BIO 151 Assignment Questions and Answers

ASSIGNMENT QUESTION (As Sent)
WRITE NOTES ON

1. TRISOMIES
2. CRI DU CHAT SYNDROME
3. WOLF-HIRSCHON SYNDROME
4. VELOCARIOFACIAL SYNDROME
5. PRADA-WILLI SYNDROME
6. ANGEL-MAN SYNDROME
7. SEX CHROMOSOME ANUEPLOIDY

ASSIGNMENT
WRITE 3 MAJOR SYMPTOMS OF EACH OF THE TRISOMIES

Answer

NOTES ON GENETIC DISORDERS

1. Trisomies

Trisomy refers to a genetic condition where an individual has three copies of a particular chromosome instead of the normal two. It occurs due to nondisjunction during meiosis and can lead to developmental and health issues. Common trisomies include:

• Trisomy 21 (Down Syndrome) – Extra chromosome 21.

• Trisomy 18 (Edwards Syndrome) – Extra chromosome 18.

• Trisomy 13 (Patau Syndrome) – Extra chromosome 13.

2. Cri du Chat Syndrome

Cri du Chat syndrome (“Cry of the Cat”) is a rare genetic disorder caused by a deletion on the short arm of chromosome 5 (5p-). It is named after the characteristic high-pitched cry of affected infants, resembling a cat’s cry.

• Symptoms: Intellectual disability, delayed development, small head size (microcephaly), and distinct facial features.

3. Wolf-Hirschhorn Syndrome

Wolf-Hirschhorn syndrome (WHS) is a genetic disorder caused by a deletion in the short arm of chromosome 4 (4p-). It affects physical and mental development.

• Symptoms: Distinct facial appearance (Greek warrior helmet face), seizures, and severe developmental delay.

4. Velocardiofacial Syndrome (DiGeorge Syndrome)

Velocardiofacial syndrome, also known as 22q11.2 deletion syndrome, occurs due to a missing segment on chromosome 22. It affects multiple body systems.

• Symptoms: Heart defects, cleft palate, and immune system problems.

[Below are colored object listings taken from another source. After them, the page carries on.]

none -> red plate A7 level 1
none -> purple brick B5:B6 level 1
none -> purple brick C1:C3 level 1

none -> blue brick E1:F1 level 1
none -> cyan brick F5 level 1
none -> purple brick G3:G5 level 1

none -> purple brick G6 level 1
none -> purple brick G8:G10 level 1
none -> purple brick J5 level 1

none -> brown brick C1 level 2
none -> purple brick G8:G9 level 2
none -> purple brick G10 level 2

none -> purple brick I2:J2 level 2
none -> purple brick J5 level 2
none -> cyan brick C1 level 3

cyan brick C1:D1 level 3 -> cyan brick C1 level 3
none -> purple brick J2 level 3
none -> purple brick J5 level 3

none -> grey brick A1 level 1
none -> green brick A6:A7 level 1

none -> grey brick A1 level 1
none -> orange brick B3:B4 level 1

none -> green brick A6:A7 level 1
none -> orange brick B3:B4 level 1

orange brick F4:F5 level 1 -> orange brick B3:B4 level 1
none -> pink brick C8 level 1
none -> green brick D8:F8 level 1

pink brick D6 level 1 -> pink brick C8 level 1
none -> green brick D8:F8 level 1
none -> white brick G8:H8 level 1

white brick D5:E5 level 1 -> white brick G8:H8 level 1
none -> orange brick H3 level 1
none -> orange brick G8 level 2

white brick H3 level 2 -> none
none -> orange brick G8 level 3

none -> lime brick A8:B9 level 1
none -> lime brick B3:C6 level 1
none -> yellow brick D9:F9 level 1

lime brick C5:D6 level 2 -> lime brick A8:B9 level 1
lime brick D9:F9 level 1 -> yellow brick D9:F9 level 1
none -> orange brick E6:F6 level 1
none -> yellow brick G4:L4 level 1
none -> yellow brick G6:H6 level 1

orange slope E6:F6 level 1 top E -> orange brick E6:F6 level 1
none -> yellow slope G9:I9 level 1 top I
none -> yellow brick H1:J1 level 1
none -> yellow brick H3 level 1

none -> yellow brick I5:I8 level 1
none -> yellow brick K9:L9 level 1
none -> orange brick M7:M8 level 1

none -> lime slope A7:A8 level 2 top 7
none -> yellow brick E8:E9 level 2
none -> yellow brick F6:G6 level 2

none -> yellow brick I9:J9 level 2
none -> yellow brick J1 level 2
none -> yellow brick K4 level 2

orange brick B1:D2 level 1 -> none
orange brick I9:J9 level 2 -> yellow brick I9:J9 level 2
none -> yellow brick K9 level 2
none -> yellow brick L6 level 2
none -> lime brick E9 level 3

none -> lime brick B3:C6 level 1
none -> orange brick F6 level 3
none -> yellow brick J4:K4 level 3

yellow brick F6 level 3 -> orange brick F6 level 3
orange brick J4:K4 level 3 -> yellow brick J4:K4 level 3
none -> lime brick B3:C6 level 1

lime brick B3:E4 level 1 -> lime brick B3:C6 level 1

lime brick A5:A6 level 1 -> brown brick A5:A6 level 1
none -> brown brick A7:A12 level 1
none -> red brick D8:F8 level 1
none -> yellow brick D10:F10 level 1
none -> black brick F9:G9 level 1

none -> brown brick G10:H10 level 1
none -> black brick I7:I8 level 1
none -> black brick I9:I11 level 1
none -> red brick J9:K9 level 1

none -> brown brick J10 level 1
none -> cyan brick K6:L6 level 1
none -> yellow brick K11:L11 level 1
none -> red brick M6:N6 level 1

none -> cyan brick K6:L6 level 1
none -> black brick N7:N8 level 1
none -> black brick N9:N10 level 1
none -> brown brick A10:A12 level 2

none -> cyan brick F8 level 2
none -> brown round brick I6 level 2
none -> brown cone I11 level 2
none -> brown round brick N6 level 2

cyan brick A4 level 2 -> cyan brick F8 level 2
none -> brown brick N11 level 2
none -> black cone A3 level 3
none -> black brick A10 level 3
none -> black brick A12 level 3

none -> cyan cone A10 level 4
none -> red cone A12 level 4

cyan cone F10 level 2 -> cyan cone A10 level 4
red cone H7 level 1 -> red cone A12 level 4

5. Prader-Willi Syndrome (PWS)

Prader-Willi syndrome is a genetic disorder caused by the loss of function of paternal genes on chromosome 15 (15q11-q13). It is associated with excessive eating and developmental delays.

• Symptoms: Poor muscle tone (hypotonia) in infancy, excessive hunger (hyperphagia), and intellectual disabilities.

6. Angelman Syndrome (AS)

Angelman syndrome is a neurodevelopmental disorder caused by the loss of function of the maternal gene on chromosome 15 (15q11-q13). It affects movement, behavior, and communication.

• Symptoms: Severe speech impairment, frequent laughter/happy demeanor, and ataxia (problems with movement and coordination).

7. Sex Chromosome Aneuploidy

Sex chromosome aneuploidy occurs when an individual has an abnormal number of sex chromosomes (X and Y). Some common conditions include:

• Turner Syndrome (45,X) – Affects females with one missing or incomplete X chromosome.

• Klinefelter Syndrome (47,XXY) – Affects males with an extra X chromosome.

• Jacob’s Syndrome (47,XYY) – Affects males with an extra Y chromosome.

B. 3 MAJOR SYMPTOMS OF EACH TRISOMY

1. Trisomy 21 (Down Syndrome)

• Intellectual disability

• Characteristic facial features (flat face, upward-slanting eyes)

• Hypotonia (low muscle tone)

2. Trisomy 18 (Edwards Syndrome)

• Severe intellectual disability

• Clenched fists with overlapping fingers

• Heart defects

3. Trisomy 13 (Patau Syndrome)

• Severe brain and facial abnormalities (cleft lip/palate, small head)

• Extra fingers or toes (polydactyly)

• Congenital heart defects

These genetic conditions vary in severity, and early diagnosis helps in managing symptoms effectively.